Consider the way this has gone down, and tell me if these young women haven’t been used for the benefit of others, pawns in a political game:

• Al Sharpton and Jesse Jackson (among others) have attracted their share of the spotlight, even though their divisive approach exists more to serve them than it does the young ladies, the country, or our young people. Where are the leaders stepping up to state that Mr. Imus doesn’t have any relevance unless others give it to him? Where are the leaders stepping up to say to a nation of young women (and all young athletes) that when we let the words of another person take away our esteem and confidence, it is us who are giving them that power, not them taking it?

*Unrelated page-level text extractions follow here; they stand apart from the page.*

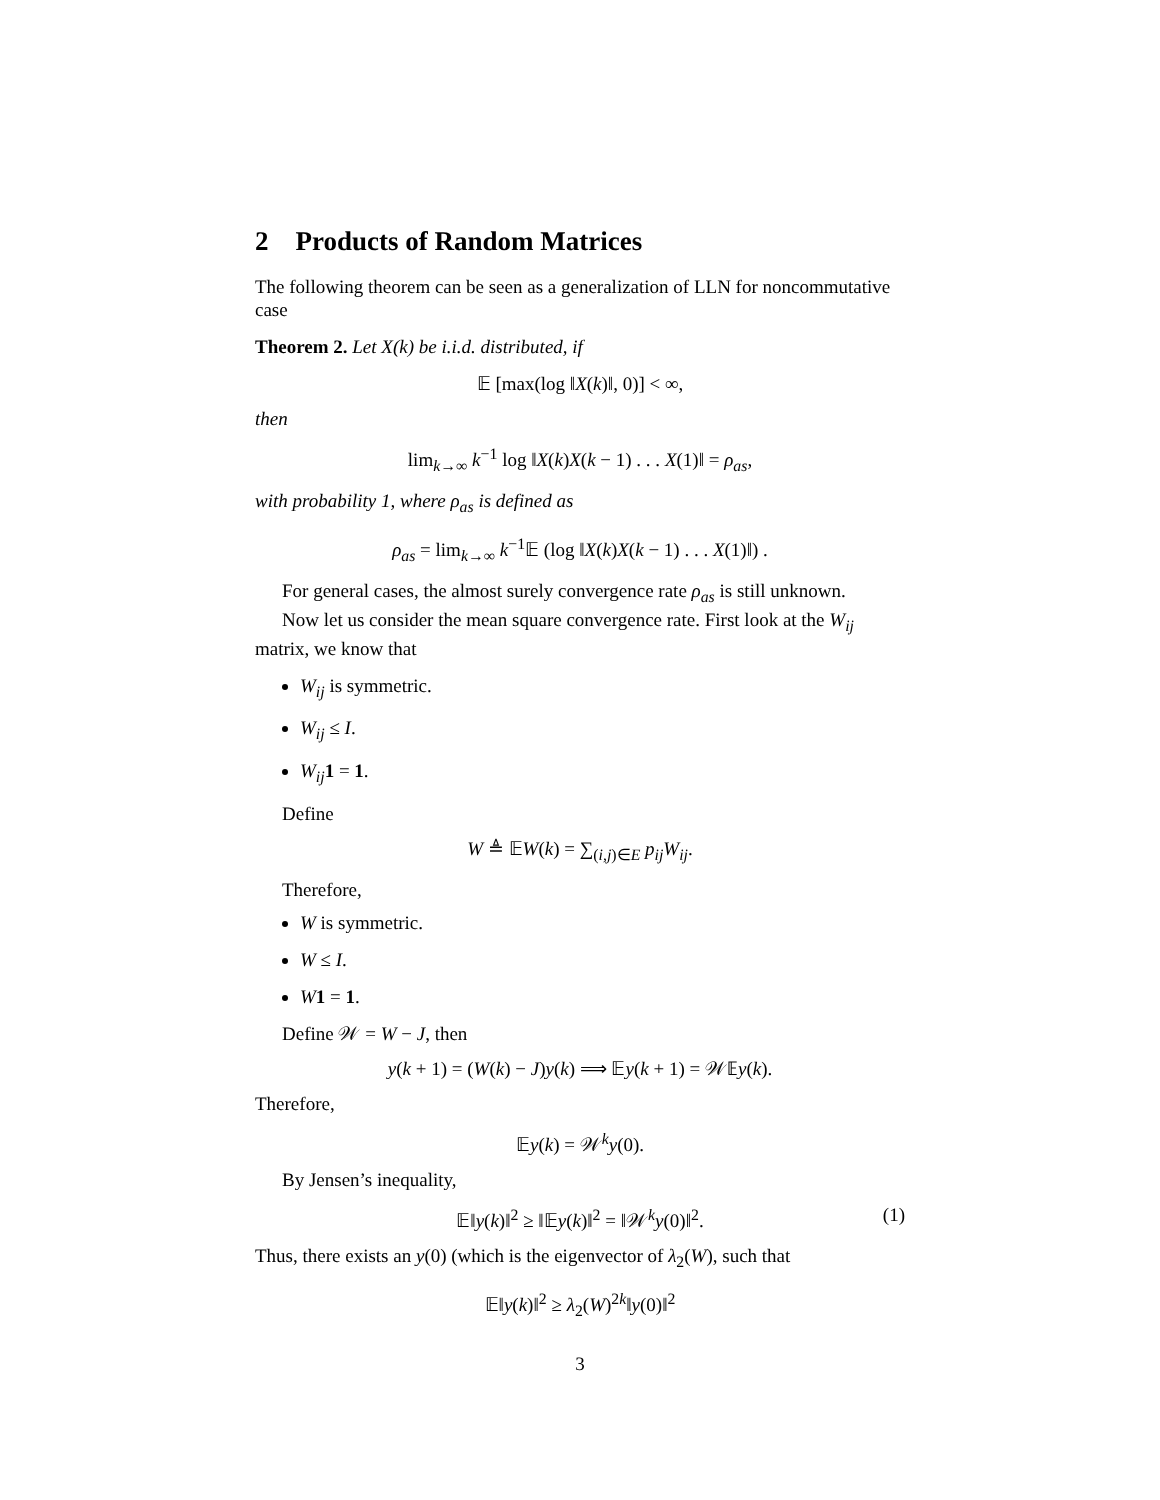2 Products of Random Matrices
The following theorem can be seen as a generalization of LLN for noncommutative case
Theorem 2. Let X(k) be i.i.d. distributed, if
𝔼 [max(log ‖X(k)‖, 0)] < ∞,
then
lim<sub>k→∞</sub> k<sup>−1</sup> log ‖X(k)X(k − 1) . . . X(1)‖ = ρ<sub>as</sub>,
with probability 1, where ρ<sub>as</sub> is defined as
ρ<sub>as</sub> = lim<sub>k→∞</sub> k<sup>−1</sup>𝔼 (log ‖X(k)X(k − 1) . . . X(1)‖) .
For general cases, the almost surely convergence rate ρ<sub>as</sub> is still unknown.
Now let us consider the mean square convergence rate. First look at the W<sub>ij</sub>
matrix, we know that
W<sub>ij</sub> is symmetric.
W<sub>ij</sub> ≤ I.
W<sub>ij</sub> 1 = 1.
Define
W ≜ 𝔼W(k) = ∑<sub>(i,j)∈E</sub> p<sub>ij</sub>W<sub>ij</sub>.
Therefore,
W is symmetric.
W ≤ I.
W 1 = 1.
Define 𝒲 = W − J, then
y(k + 1) = (W(k) − J)y(k) ⟹ 𝔼y(k + 1) = 𝒲𝔼y(k).
Therefore,
𝔼y(k) = 𝒲<sup>k</sup>y(0).
By Jensen’s inequality,
𝔼‖y(k)‖<sup>2</sup> ≥ ‖𝔼y(k)‖<sup>2</sup> = ‖𝒲<sup>k</sup>y(0)‖<sup>2</sup>. (1)
Thus, there exists an y(0) (which is the eigenvector of λ<sub>2</sub>(W), such that
𝔼‖y(k)‖<sup>2</sup> ≥ λ<sub>2</sub>(W)<sup>2k</sup>‖y(0)‖<sup>2</sup>
3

• NBC and CBS distanced themselves from Imus by firing him, seeming to display a strong moral standard from the corporate office. The problem is that they act as if they never knew (or approved) of his show, which regularly features comments that would be offensive, if they were at all relevant. The truth is, they’ve profited from Imus’s show and now feel as if they would no longer profit from it, so a business decision was made. The time for moral leadership would have been to have decided years ago never to fill that airtime with such irrelevant and offensive banter in the first place.

• Many news networks, newspapers, magazines ,and blogs have enjoyed increased exposure and traffic by bringing more attention to this, rarely offering solutions or answers but certainly attracting market share by sustaining the story. I suspect that by the time Sunday comes, there will be even more views expressed on the Sunday magazine shows.

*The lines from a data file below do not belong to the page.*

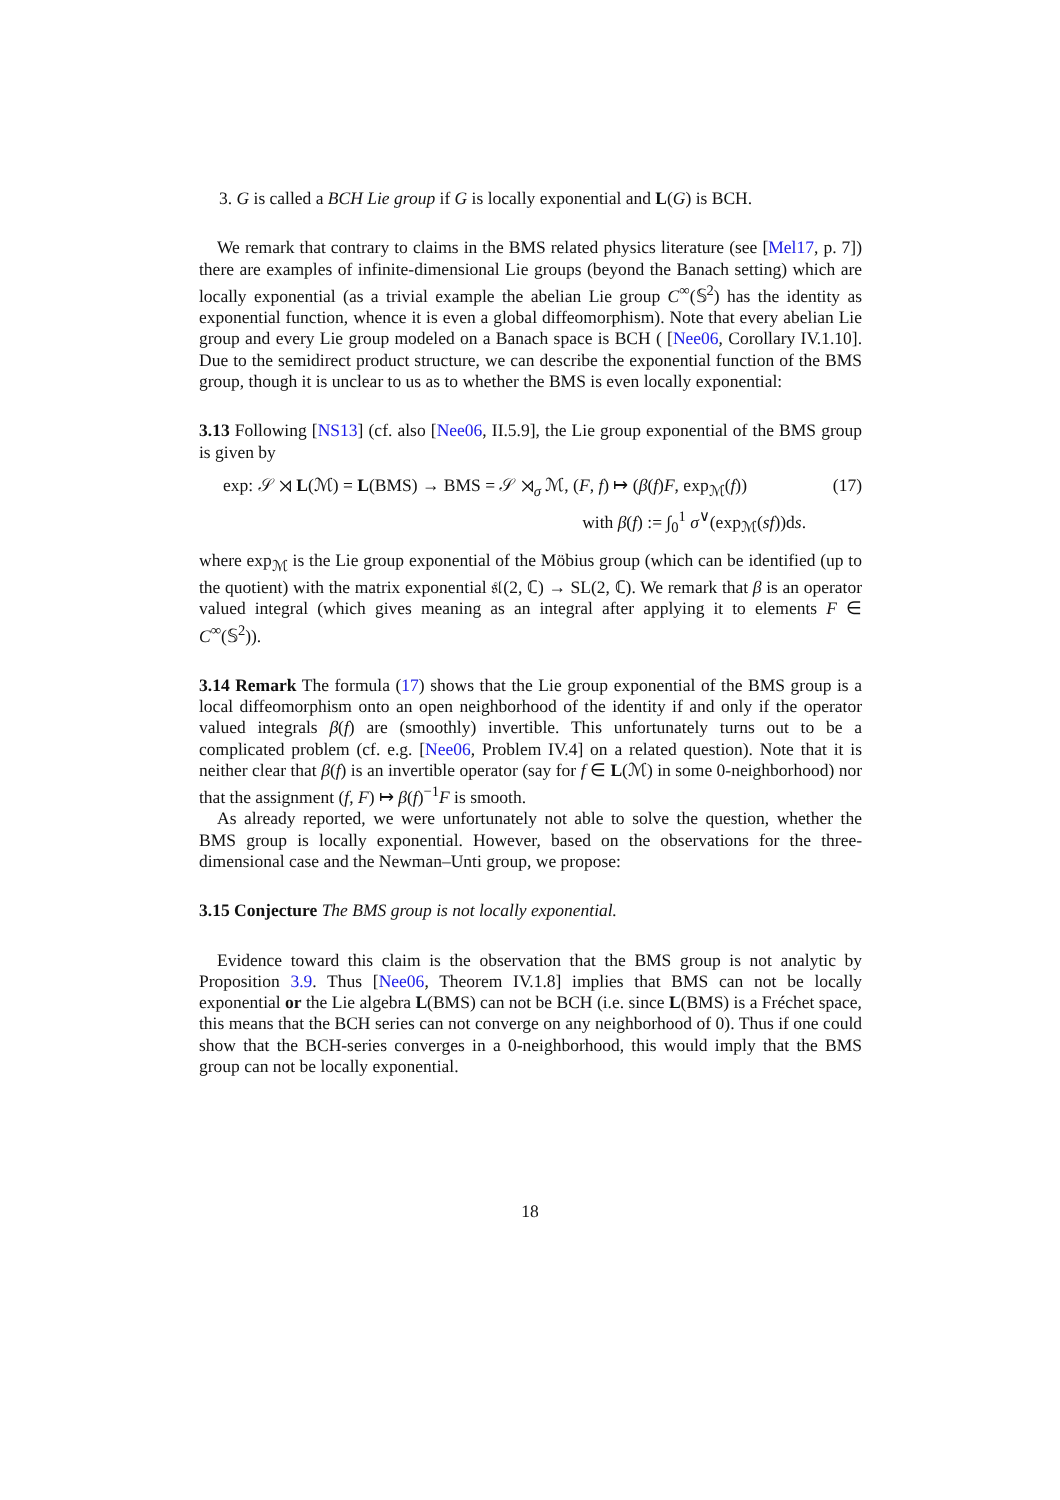3. G is called a BCH Lie group if G is locally exponential and L(G) is BCH.
We remark that contrary to claims in the BMS related physics literature (see [Mel17, p. 7]) there are examples of infinite-dimensional Lie groups (beyond the Banach setting) which are locally exponential (as a trivial example the abelian Lie group C<sup>∞</sup>(𝕊<sup>2</sup>) has the identity as exponential function, whence it is even a global diffeomorphism). Note that every abelian Lie group and every Lie group modeled on a Banach space is BCH ( [Nee06, Corollary IV.1.10]. Due to the semidirect product structure, we can describe the exponential function of the BMS group, though it is unclear to us as to whether the BMS is even locally exponential:
3.13 Following [NS13] (cf. also [Nee06, II.5.9], the Lie group exponential of the BMS group is given by
exp: 𝒮 ⋊ L(ℳ) = L(BMS) → BMS = 𝒮 ⋊<sub>σ</sub> ℳ, (F, f) ↦ (β(f)F, exp<sub>ℳ</sub>(f)) (17)
with β(f) := ∫<sub>0</sub><sup>1</sup> σ<sup>∨</sup>(exp<sub>ℳ</sub>(sf))ds.
where exp<sub>ℳ</sub> is the Lie group exponential of the Möbius group (which can be identified (up to the quotient) with the matrix exponential 𝔰𝔩(2, ℂ) → SL(2, ℂ). We remark that β is an operator valued integral (which gives meaning as an integral after applying it to elements F ∈ C<sup>∞</sup>(𝕊<sup>2</sup>)).
3.14 Remark The formula (17) shows that the Lie group exponential of the BMS group is a local diffeomorphism onto an open neighborhood of the identity if and only if the operator valued integrals β(f) are (smoothly) invertible. This unfortunately turns out to be a complicated problem (cf. e.g. [Nee06, Problem IV.4] on a related question). Note that it is neither clear that β(f) is an invertible operator (say for f ∈ L(ℳ) in some 0-neighborhood) nor that the assignment (f, F) ↦ β(f)<sup>−1</sup>F is smooth.
As already reported, we were unfortunately not able to solve the question, whether the BMS group is locally exponential. However, based on the observations for the three-dimensional case and the Newman–Unti group, we propose:
3.15 Conjecture The BMS group is not locally exponential.
Evidence toward this claim is the observation that the BMS group is not analytic by Proposition 3.9. Thus [Nee06, Theorem IV.1.8] implies that BMS can not be locally exponential or the Lie algebra L(BMS) can not be BCH (i.e. since L(BMS) is a Fréchet space, this means that the BCH series can not converge on any neighborhood of 0). Thus if one could show that the BCH-series converges in a 0-neighborhood, this would imply that the BMS group can not be locally exponential.
18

• Several of the candidates running for office have chosen to use this incident as a platform for advancing their own cause. Worse, there will be those criticized in the media if they don’t speak out on this, further elevating what should never have been the status given Mr. Imus’ words.

In my mind, the angst that will forever be a memory for the Rutgers’ team was created as much by the cultural and media forces working in response to Mr. Imus’s words as much as it was a product of his words themselves.

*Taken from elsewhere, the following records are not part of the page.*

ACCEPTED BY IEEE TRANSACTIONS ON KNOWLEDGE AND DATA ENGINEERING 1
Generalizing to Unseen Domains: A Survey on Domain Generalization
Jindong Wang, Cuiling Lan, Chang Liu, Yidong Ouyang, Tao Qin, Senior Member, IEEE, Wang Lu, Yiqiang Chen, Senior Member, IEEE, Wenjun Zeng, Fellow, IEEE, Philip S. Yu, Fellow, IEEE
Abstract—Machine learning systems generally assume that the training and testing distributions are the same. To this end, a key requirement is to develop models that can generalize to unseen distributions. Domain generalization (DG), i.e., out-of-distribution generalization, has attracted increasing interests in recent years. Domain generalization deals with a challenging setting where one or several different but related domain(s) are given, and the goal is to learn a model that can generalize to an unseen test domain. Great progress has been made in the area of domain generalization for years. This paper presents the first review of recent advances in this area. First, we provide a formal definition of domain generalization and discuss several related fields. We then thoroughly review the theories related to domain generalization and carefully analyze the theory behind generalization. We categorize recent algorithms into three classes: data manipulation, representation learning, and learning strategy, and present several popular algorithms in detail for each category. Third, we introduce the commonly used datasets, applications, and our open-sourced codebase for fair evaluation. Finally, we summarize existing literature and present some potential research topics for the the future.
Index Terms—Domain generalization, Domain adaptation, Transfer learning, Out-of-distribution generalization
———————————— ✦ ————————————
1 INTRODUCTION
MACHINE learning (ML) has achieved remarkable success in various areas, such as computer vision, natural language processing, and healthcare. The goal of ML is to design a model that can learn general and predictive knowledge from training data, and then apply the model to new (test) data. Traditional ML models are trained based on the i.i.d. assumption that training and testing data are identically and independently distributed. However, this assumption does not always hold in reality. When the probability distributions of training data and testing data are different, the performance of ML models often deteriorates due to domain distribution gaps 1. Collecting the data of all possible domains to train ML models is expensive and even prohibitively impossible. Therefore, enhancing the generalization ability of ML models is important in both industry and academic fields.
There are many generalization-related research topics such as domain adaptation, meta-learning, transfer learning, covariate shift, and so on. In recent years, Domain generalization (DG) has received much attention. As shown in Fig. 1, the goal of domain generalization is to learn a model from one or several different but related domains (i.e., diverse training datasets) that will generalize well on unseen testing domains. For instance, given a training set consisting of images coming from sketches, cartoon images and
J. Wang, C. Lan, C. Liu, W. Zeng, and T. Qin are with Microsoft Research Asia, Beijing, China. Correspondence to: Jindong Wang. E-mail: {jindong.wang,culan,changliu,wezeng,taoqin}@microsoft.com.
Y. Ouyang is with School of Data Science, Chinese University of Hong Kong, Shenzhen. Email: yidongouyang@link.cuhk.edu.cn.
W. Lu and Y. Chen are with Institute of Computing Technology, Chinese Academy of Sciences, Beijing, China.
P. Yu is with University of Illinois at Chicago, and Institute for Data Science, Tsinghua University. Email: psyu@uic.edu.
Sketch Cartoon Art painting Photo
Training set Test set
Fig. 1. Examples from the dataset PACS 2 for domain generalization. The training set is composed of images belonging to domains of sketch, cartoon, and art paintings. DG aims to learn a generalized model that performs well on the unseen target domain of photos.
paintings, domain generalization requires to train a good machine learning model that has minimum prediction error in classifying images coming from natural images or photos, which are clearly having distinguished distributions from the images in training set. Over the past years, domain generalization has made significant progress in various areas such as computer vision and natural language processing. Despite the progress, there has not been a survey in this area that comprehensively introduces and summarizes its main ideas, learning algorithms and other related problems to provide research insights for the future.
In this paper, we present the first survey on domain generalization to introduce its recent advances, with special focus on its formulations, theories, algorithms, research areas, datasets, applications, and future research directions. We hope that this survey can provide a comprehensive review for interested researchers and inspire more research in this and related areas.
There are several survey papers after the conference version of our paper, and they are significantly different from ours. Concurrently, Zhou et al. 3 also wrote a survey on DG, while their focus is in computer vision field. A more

If only there would have been those (from Rutgers) who’d have quickly stepped up to simply say, “Don’t make a story out of this; make a story about our team, their play, their character, or their academics, but not about this. We won’t let his lessen the luster of our season. He’s irrelevant to us, so don’t give him or his words any wider microphone than they’ve already had, and our girls know they’re not victims unless they allow it.”

What if these classy young ladies at Rutgers–many who’ve professed their Christian faith on recent news shows) could have stood up and told the world: “Yes, this man said things that were intolerable and completely unredeeming. But you know what? We’re not perfect, either, and on this week after Easter, we know that Jesus died for us and forgave us for everything we would ever do wrong, and we offer forgiveness in that spirit–and by that power–to Mr. Imus. We don’t offer it because he deserves it, or because his apology is ‘enough.’ We don’t offer it because he’s appealed to the right media mediator or said the contrite things. We offer it because God has offered it to us. It is unconditional. It is grace. It is undeserved.”

But the overwhelming pressure of media powerhouses and organizational operatives was too strong for this group of wonderful students. Let’s start training the next group–wherever they are–to stand as strong against the news-and-protest side of our culture as they do against the entertainment side. And, let’s help them find the leadership organizations and houses of worship that will draw them away from the politickers and posers and towards those who truly exist for their benefit.

The most wonderful miracle–the hallmarks of the spiritual high ground, including contrition, repentance, forgiveness, and unity–didn’t happen here, and it won’t as long as wonderful chances for authentic spiritual leadership can’t make it credibly into our current media culture. And simply firing Mr. Imus doesn’t rise to the level of what’s needed to truly help that cause.